What is required: Would you copy the entries that follow exactly, leaving out every picture?

Extracted data:
※ ※ ※
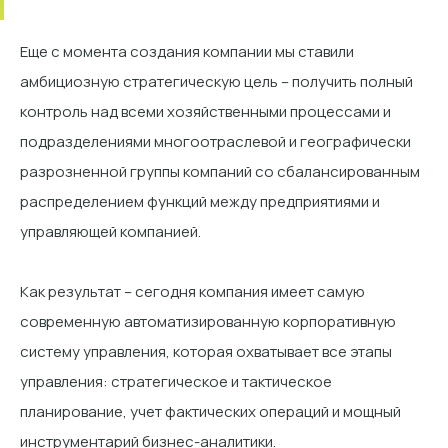
Еще с момента создания компании мы ставили
амбициозную стратегическую цель – получить полный
контроль над всеми хозяйственными процессами и
подразделениями многоотраслевой и географически
разрозненной группы компаний со сбалансированным
распределением функций между предприятиями и
управляющей компанией.
Как результат – сегодня компания имеет самую
современную автоматизированную корпоративную
систему управления, которая охватывает все этапы
управления: стратегическое и тактическое
планирование, учет фактических операций и мощный
инструментарий бизнес-аналитики.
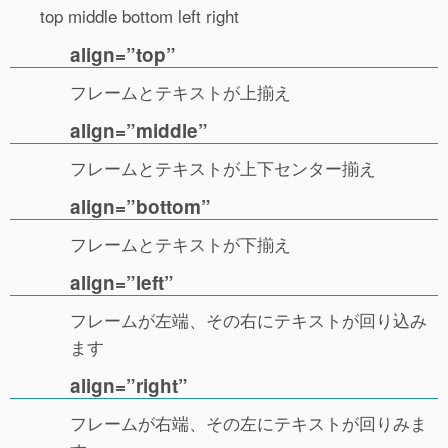
top middle bottom left right
align=”top”
フレームとテキストが上揃え
align=”middle”
フレームとテキストが上下センター揃え
align=”bottom”
フレームとテキストが下揃え
align=”left”
フレームが左端、その右にテキストが回り込み
ます
align=”right”
フレームが右端、その左にテキストが回りみま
※ ※ ※
Written solution:
Еще с момента создания компании мы ставили
амбициозную стратегическую цель – получить полный
контроль над всеми хозяйственными процессами и
подразделениями многоотраслевой и географически
разрозненной группы компаний со сбалансированным
распределением функций между предприятиями и
управляющей компанией.
Как результат – сегодня компания имеет самую
современную автоматизированную корпоративную
систему управления, которая охватывает все этапы
управления: стратегическое и тактическое
планирование, учет фактических операций и мощный
инструментарий бизнес-аналитики.
top middle bottom left right
align=”top”
フレームとテキストが上揃え
align=”middle”
フレームとテキストが上下センター揃え
align=”bottom”
フレームとテキストが下揃え
align=”left”
フレームが左端、その右にテキストが回り込み
ます
align=”right”
フレームが右端、その左にテキストが回りみま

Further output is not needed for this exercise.